U.S. Attorney Philip R. Sellinger made the announcement.

U.S. Attorney Sellinger credited special agents of the U.S. Department of Housing and Urban Development – Office of the Inspector General, under the direction of Special Agent in Charge Janine Rocheleau in Newark, with the investigation leading to today’s sentencing.

The government is represented by Assistant U.S. Attorney Andrew Kogan of the U.S. Attorney’s Office Cybercrime Unit in Newark.

 

Noreen Khan aka Noreen Khan-Mayberry, 50, and her husband Christopher Mayberry, 51, Missouri City, Missouri have been indicted for orchestrating a fraudulent financing and refinancing mortgage loan scheme.

According to the indictment, returned December 12, 2023, both are charged with one count of conspiracy to make false statements to mortgage loan businesses.

Beginning in 2016, Mayberry and Khan, while still employed at NASA, allegedly took out significant personal loans to fund the purchase of their luxury home before quickly defaulting on those loans. 

According to the charges, the couple allegedly attempted to eliminate and dispute the debts, claiming to be victims of identity theft. Khan allegedly filed a false police report, submitted a false report to the Federal Trade Commission and sent letters to the credit bureaus in order to have the loans removed from her credit. 

As part of the scheme, the couple allegedly signed three separate loan agreements with mortgage lenders related to the financing of their home from 2017 to 2021. 

As part of the loan application process, the couple provided false employment information and fake documents which included pay stubs, tax forms and account statements to lenders, according to the charges.

The Couple surrendered to federal authorities this morning. They are expected to make their initial appearances before U.S. Magistrate Judge Yvonne Ho at 2 p.m.

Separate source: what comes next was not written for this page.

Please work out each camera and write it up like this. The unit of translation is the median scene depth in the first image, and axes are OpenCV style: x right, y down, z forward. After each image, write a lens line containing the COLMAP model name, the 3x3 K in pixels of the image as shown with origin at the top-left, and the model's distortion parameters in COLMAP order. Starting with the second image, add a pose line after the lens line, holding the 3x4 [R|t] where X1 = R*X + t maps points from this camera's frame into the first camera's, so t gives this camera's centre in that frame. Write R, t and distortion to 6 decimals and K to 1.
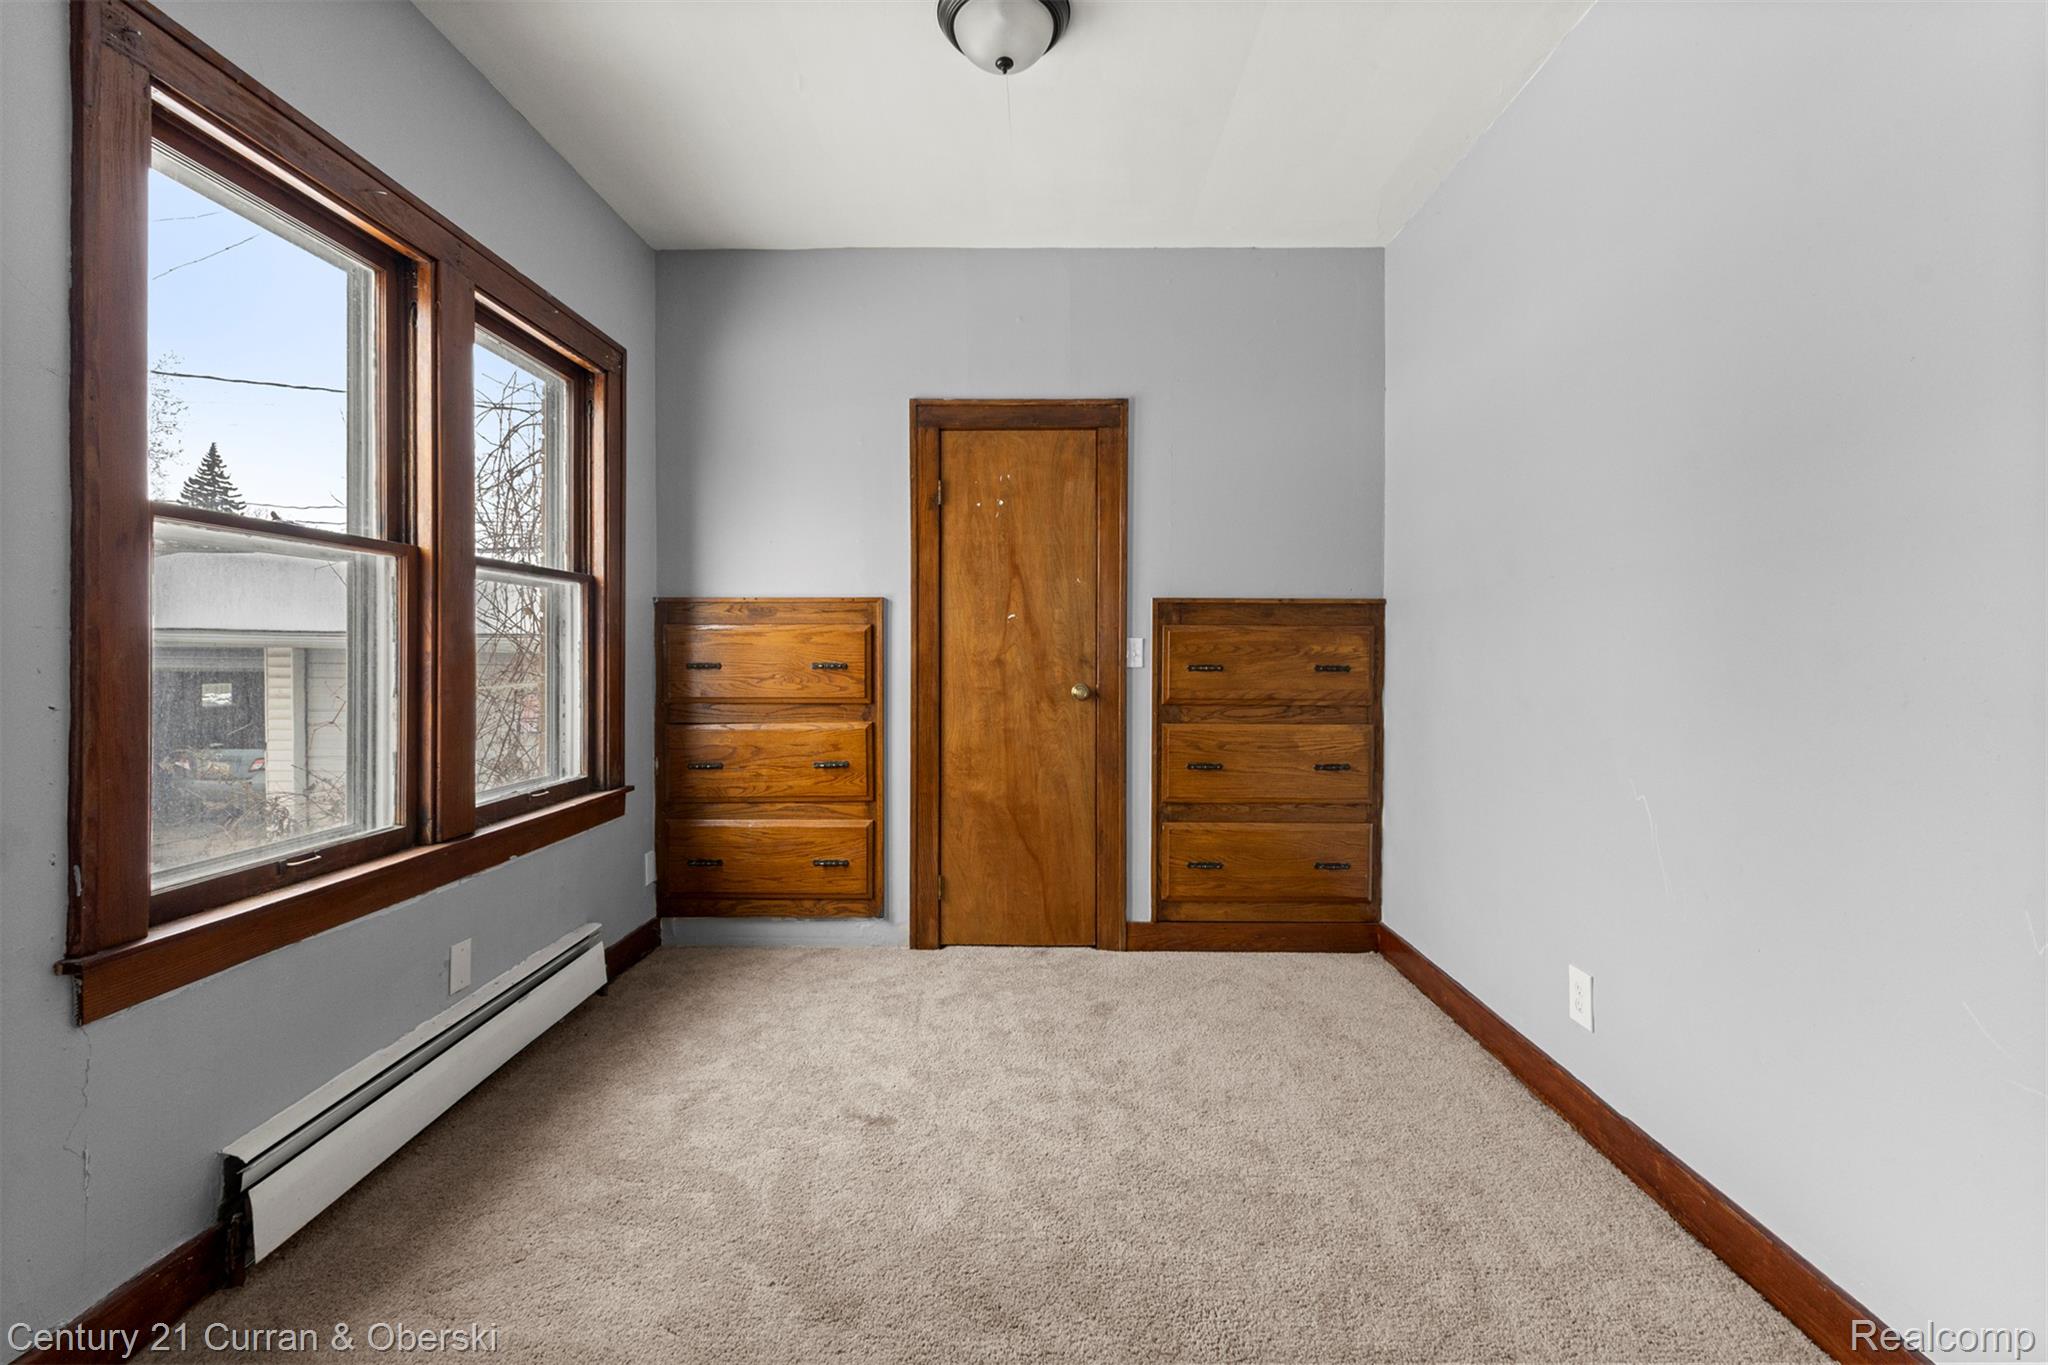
lens RADIAL K [[885.1, 0, 1024.9], [0, 885.1, 665.0], [0, 0, 1]] dist [0.008902, 0.000389]
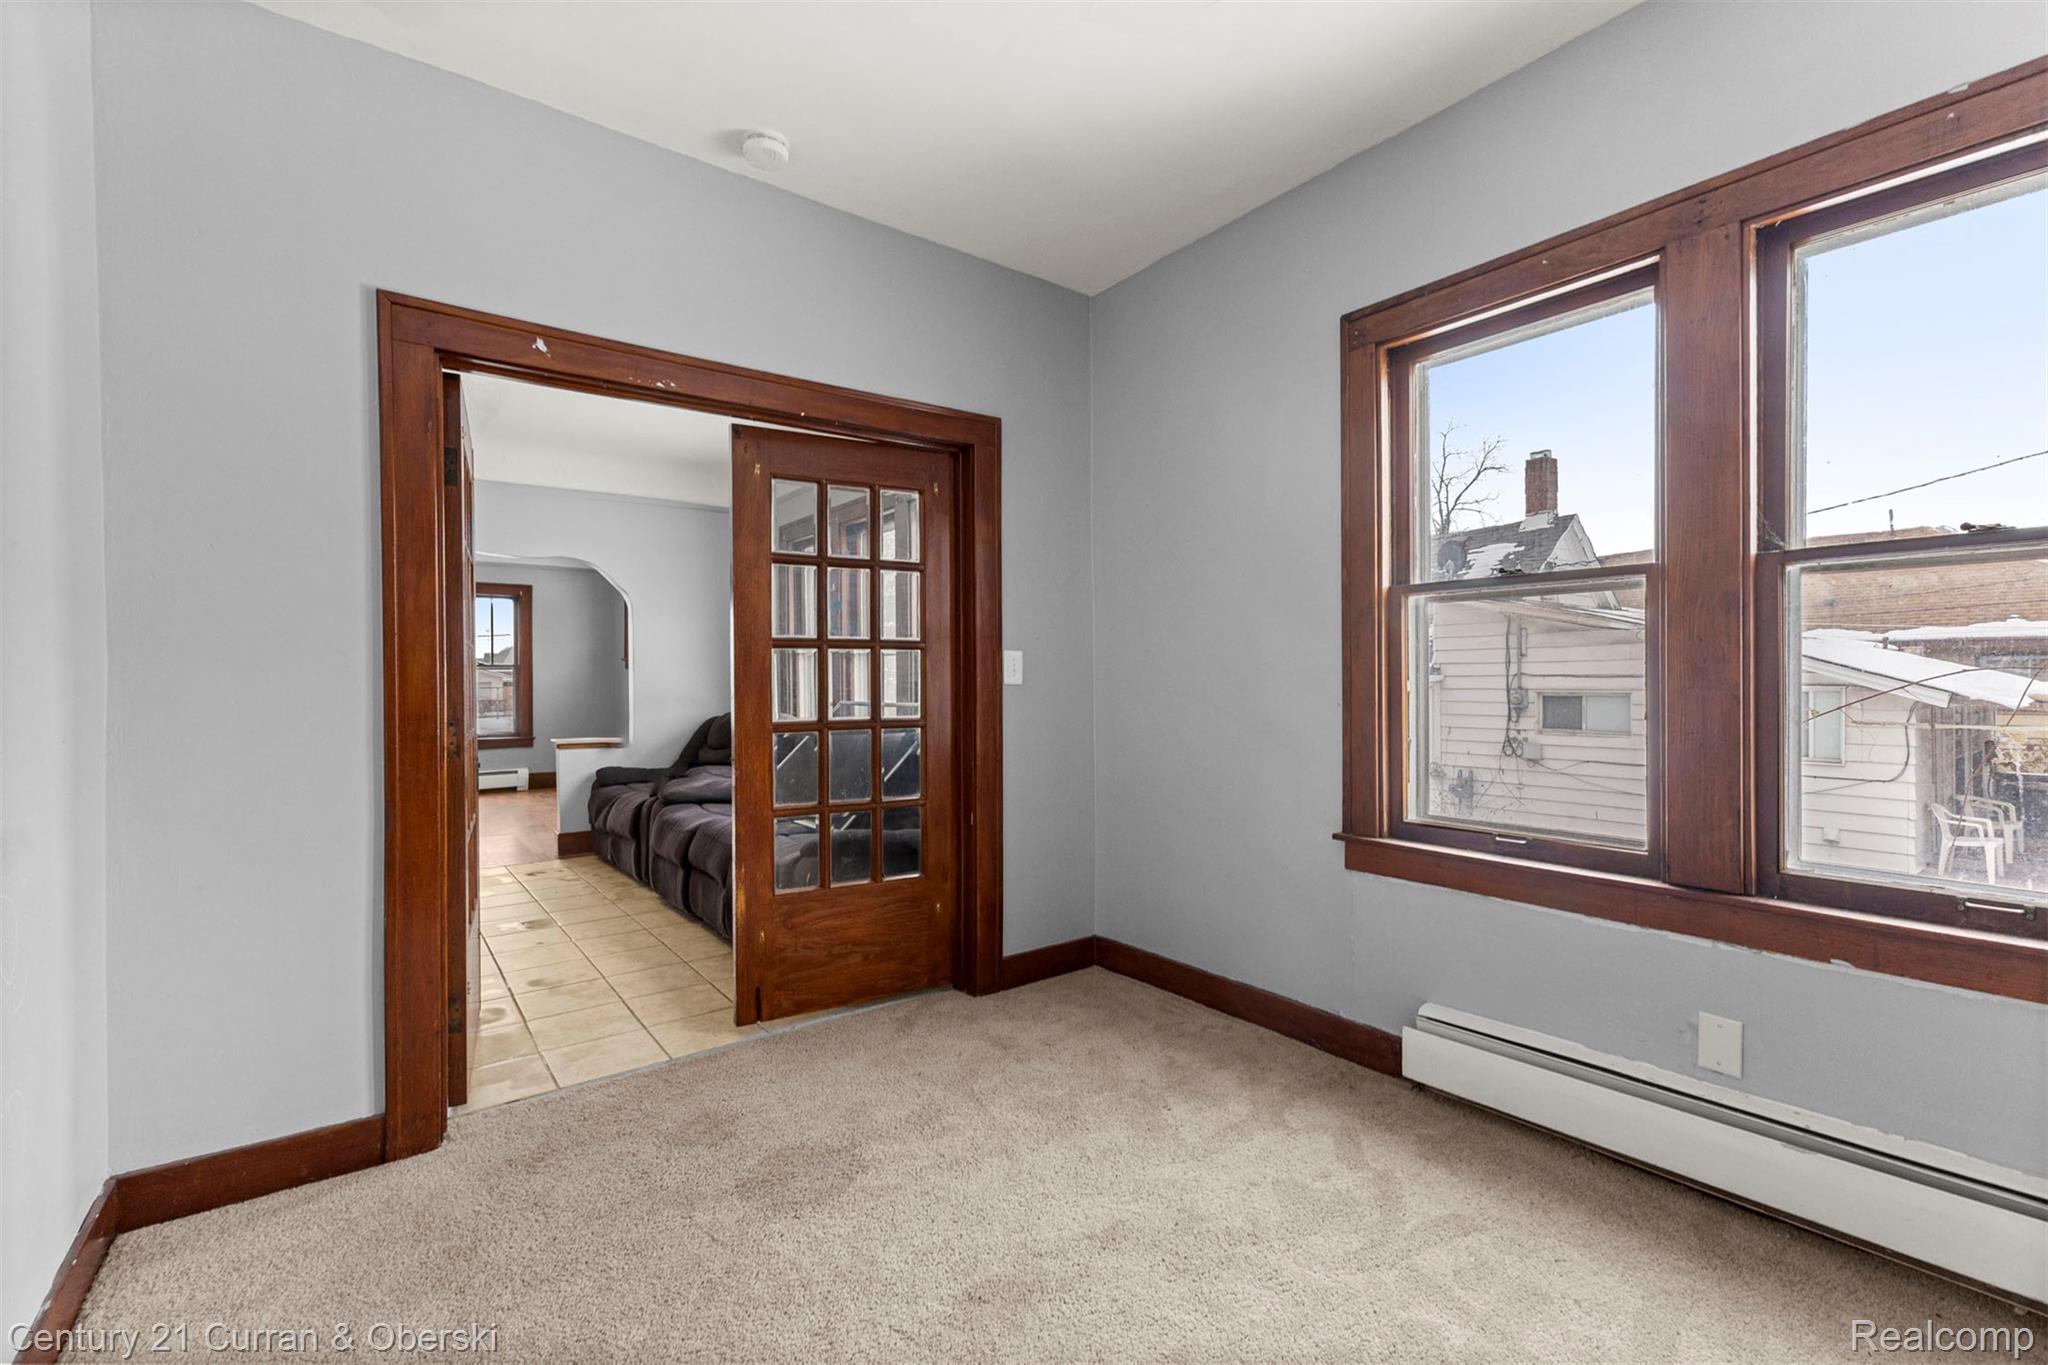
lens RADIAL K [[885.1, 0, 1024.9], [0, 885.1, 665.0], [0, 0, 1]] dist [0.008902, 0.000389]
pose [[-0.788426, -0.003458, -0.615120, 0.442303], [-0.000936, 0.999990, -0.004422, -0.022946], [0.615129, -0.002911, -0.788421, 1.337282]]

U.S. Attorney Alamdar S. Hamdani made the announcement.

 

If convicted, they face up to five years in federal prison and a possible $250,000 maximum fine in addition to the possible forfeiture of their luxury home.

NASA’s Office of Inspector General-Office of Investigations conducted the investigation. Assistant U.S. Attorney Heather Winter is prosecuting the case. 

An indictment is a formal accusation of criminal conduct, not evidence. A defendant is presumed innocent unless convicted through due process of law.